I had dragged a reluctant friend along, in part because of an earlier conversation in which she revealed her belief that Muslims were religiously dogmatic in their faith and out of touch with modernity. The Ground is located in the middle of a large Muslim colony, and the crowd was made up of a sea of bearded men in flowing white kurtas and veiled women in black niqabs. As is the case in most Indian cities, Muslims in Bangalore are often prevented from co-inhabiting residential spaces with upper-caste Hindus, and thus congregate together in less affluent neighborhoods. The image of the burqa-clad woman and the bearded man still viscerally unsettle many Hindus today. When my friend saw the colors of the crowd, she grew hesitant and called for an Uber. 

The opposition has been wary of how the right uses such visuals to frame resistance in purely religious terms.
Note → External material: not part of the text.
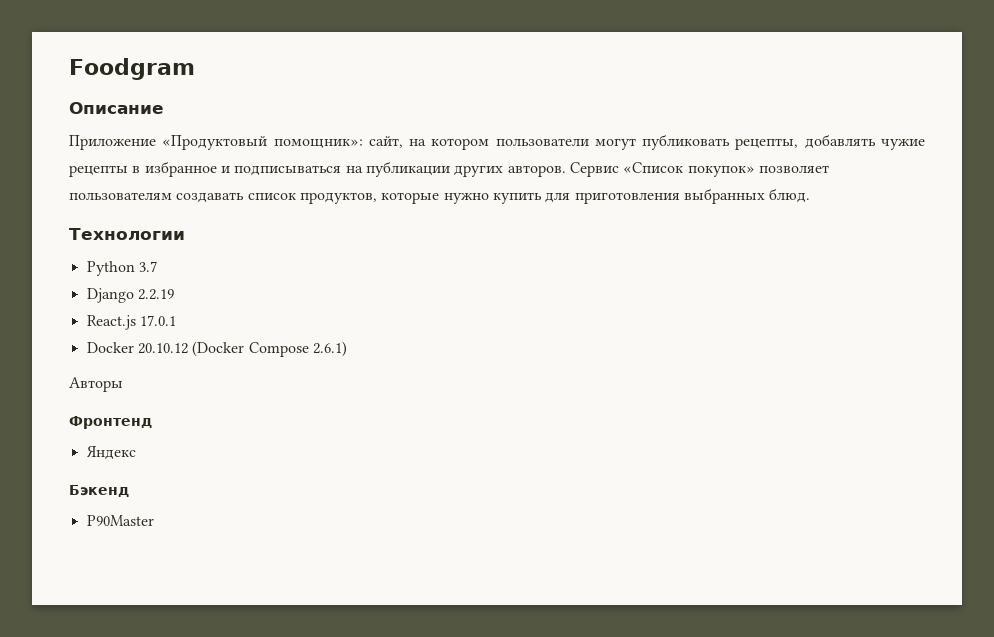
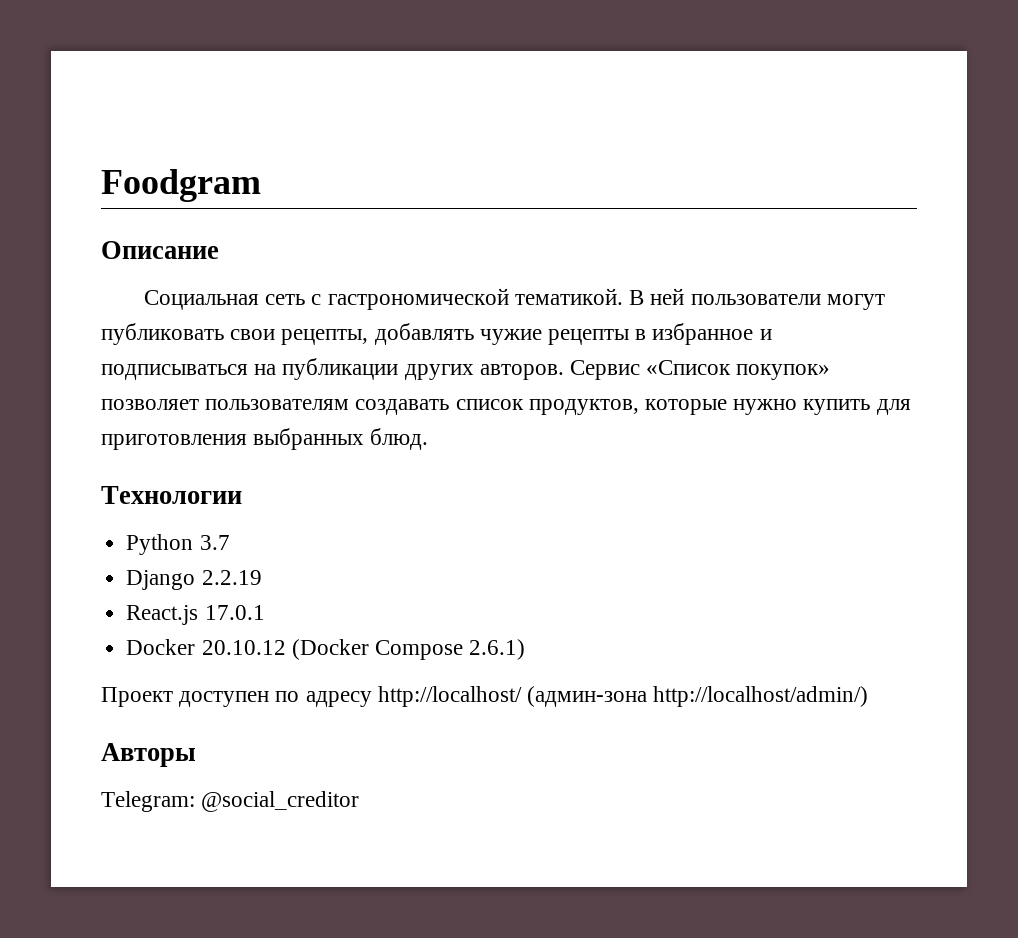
[69,135,490,150] Приложение «Продуктовый помощник»: сайт, на котором -> [144,288,685,310] Социальная сеть с гастрономической тематикой. В ней
(731, 142) none -> [230,329,276,340] свои
[69,377,123,392] [69,416,152,429] [86,445,136,460] [69,485,129,497] [86,515,154,526] Авторы // Фронтенд // Яндекс // Бэкенд // P90Master -> [101,686,869,707] [101,743,196,767] [101,791,360,812] Проект доступен по адресу http://localhost/ (админ-зона http://localhost/admin/) // Авторы // Telegram: @social_creditor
Shashi Tharoor, an intellectual heavyweight in the Congress Party, embroiled himself in controversy when he tweeted a video of Muslim protesters chanting the Kalimah, one of the basic expressions of Islamic faith, at a protest. Tharoor wrote, “Our fight against Hindutva extremism should give no comfort to Islamist extremism either.” Many on the left lambasted Tharoor for what they argued was a less overt but similarly dangerous form of majoritarianism. Tharoor defended himself by saying he was seeking to “broadbase the cause,” writing that “for most of us, the struggle is about India, not about Islam.”
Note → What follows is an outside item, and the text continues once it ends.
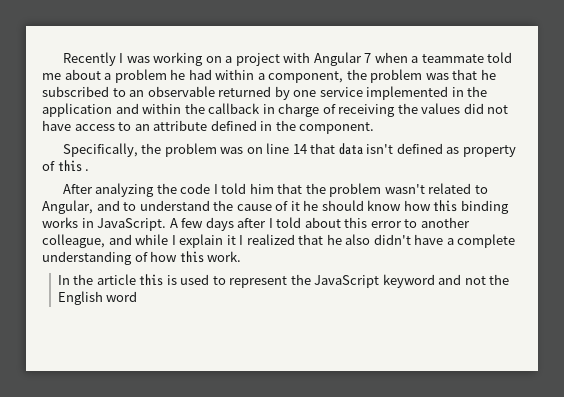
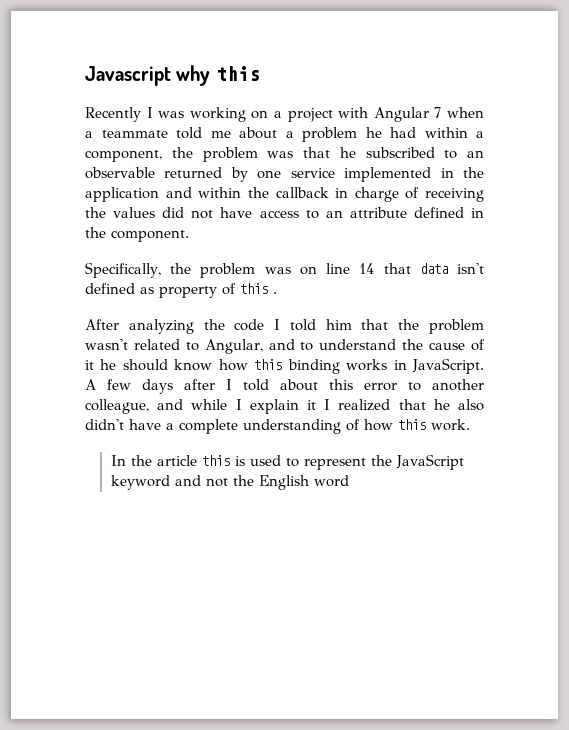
(62, 59) none -> [85,65,260,86] Javascript why this //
As a Muslim cleric came up to speak on the stage, my thoughts turned to these debates. 

Bismillah Ar-Rahman Ar-Raheem,” began the imam. I expected the next line of the Quran to follow. 

I was in for a surprise.

“This is my country!” he continued, switching to an eloquent Urdu. “I was born from this dirt, and I will die here too. Who are you, Mr. Modi, to tell me I don’t belong here?” The crowd roared, and a thousand Indian flags soared in the brilliant blue sky. 

“Long live India! Long live India!” boomed the crowd.
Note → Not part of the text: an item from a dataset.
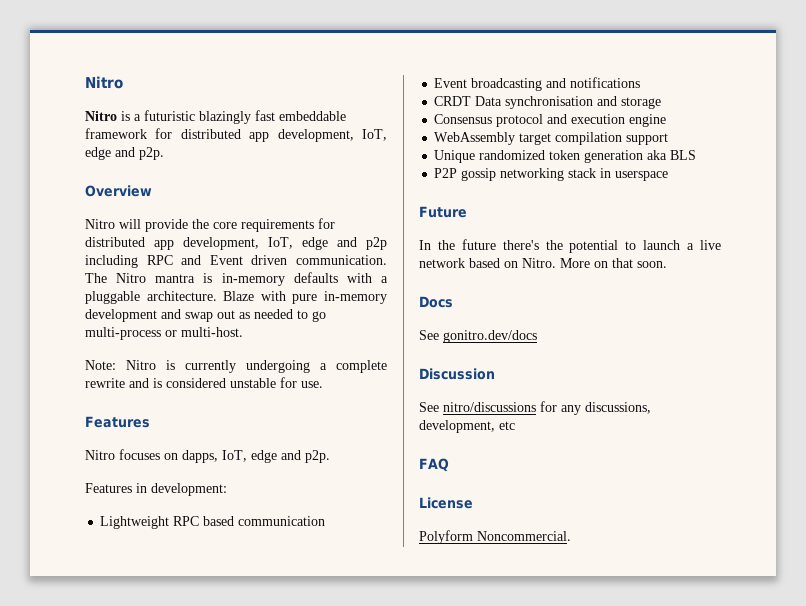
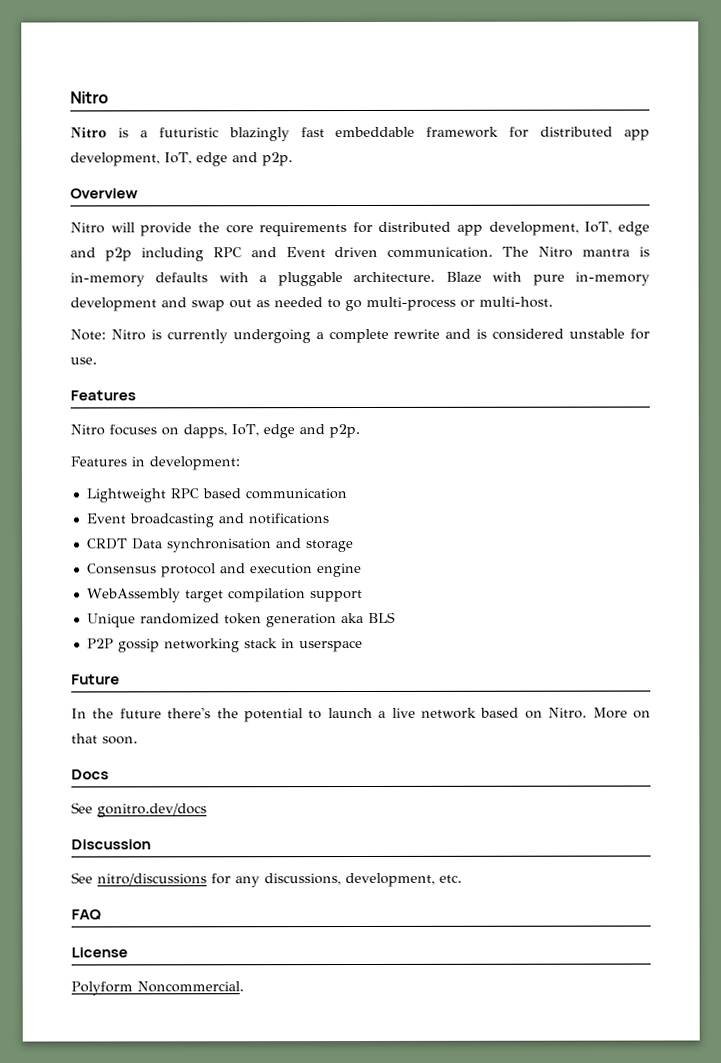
[499,421,515,430] etc -> [439,874,462,883] etc.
“Our constitution does not invoke the name of Allah, or Bhagwan, or God. It begins with ‘We the People.’ This country of ours is not founded on the basis of a single religion. We are all Indians. I may pray in my mosque and you in your temple or church, but we are all equal before the law.”

My friend’s Uber arrived, and she left in a hurry. But later that day, I received a text from her.

“I honestly felt really bad today. The little I heard…it just moved me.”

India’s Muslims have always had their loyalty to the nation questioned. They have been termed “anti-national.” They have been accused of harboring sympathies for Pakistan, sponsoring terrorism, and having too many children. They have faced violence, marginalization and apathy from institutions meant to protect them. For years, they have borne this discrimination quietly. 

The past month has opened the floodgates. With their very citizenship in question, Muslims have responded by taking to the streets peacefully while wearing their religious identity proudly. The image of a woman in a black niqab waving the Indian flag challenges the rhetoric of those in power, and it has become ubiquitous on India’s streets today. 

And Muslims are not alone. Many of their neighbors have joined them in protest, forming coalitions across class, caste, religion, and gender lines. This diverse group of protesters has proudly reclaimed national symbols previously monopolized by the right, imbuing them with new meaning through their acts of defiance. Long considered dead relics of ideals like secularism and democracy imposed by a distant elite, these symbols have taken new meaning as the language of the streets—and of the idea of an India home to all. 

***

Back in Coimbatore, Thatha no longer shares the right-wing political messages he would often forward to our family WhatsApp group. Instead, I am greeted every other morning with videos of physics-defying stunts or gifs of cat bloopers. Perhaps he is wary of upsetting me. Perhaps the BJP’s recent rhetoric has gone too far for him. Perhaps, as for many like him, recent events have become another fleeting historical interlude.